**What the task requires**
Write the lines below as a JSON list of strings, one string per line, skipping blank lines and leaving out the pictures.

**Study material**
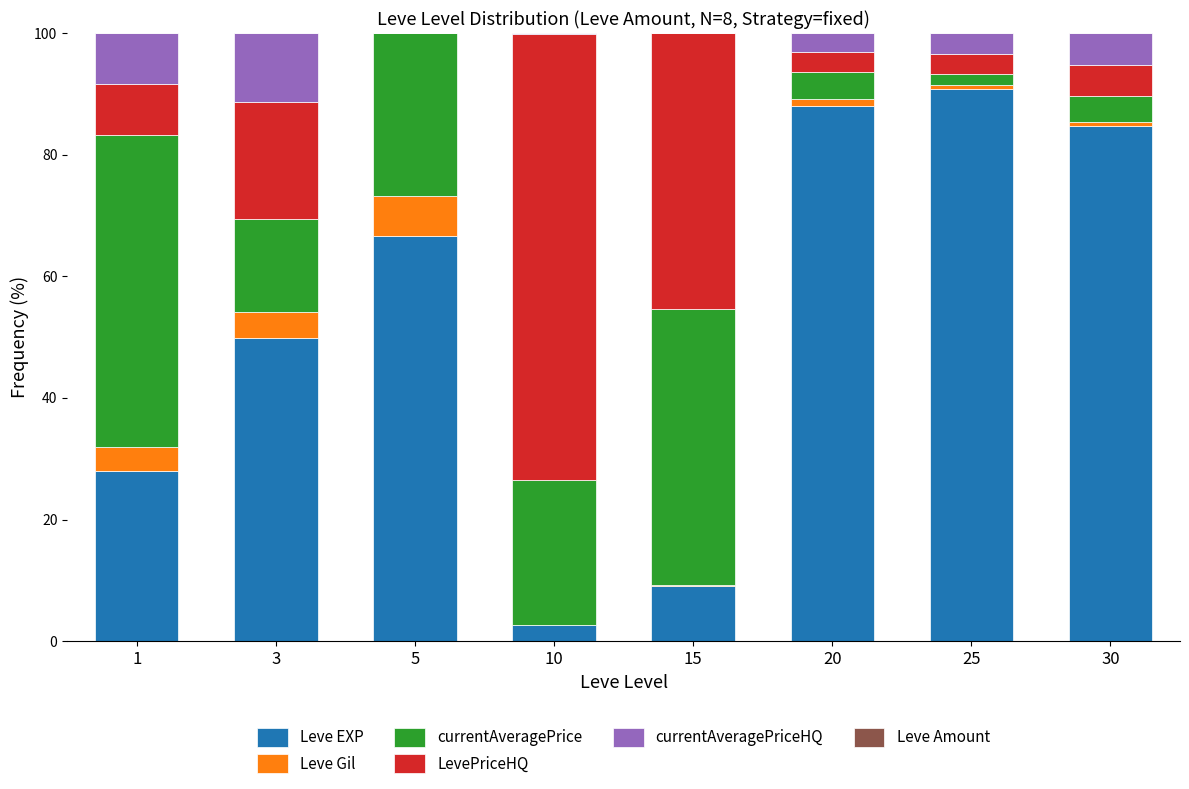

What is the maximum value for Leve EXP?

90.8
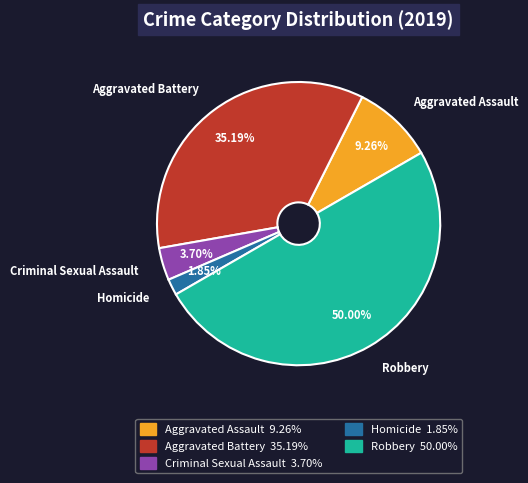

Is Homicide the majority of the pie?

No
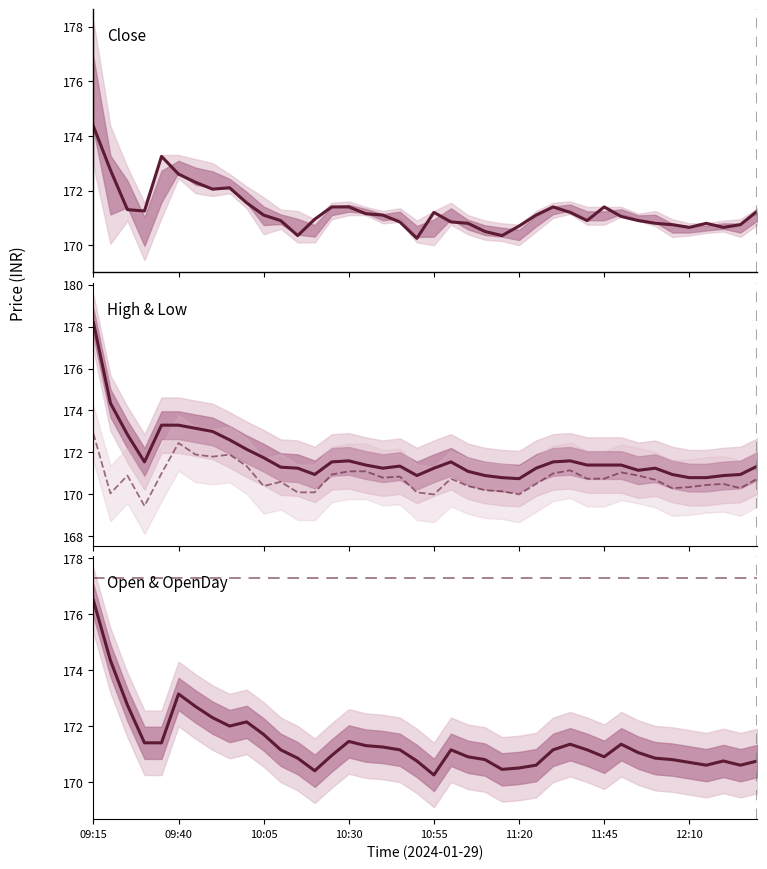

Where does the Close series first go above 171?

09:15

**Written response**
[
  "What is the maximum value for Leve EXP?",
  "90.8",
  "Is Homicide the majority of the pie?",
  "No",
  "Where does the Close series first go above 171?",
  "09:15"
]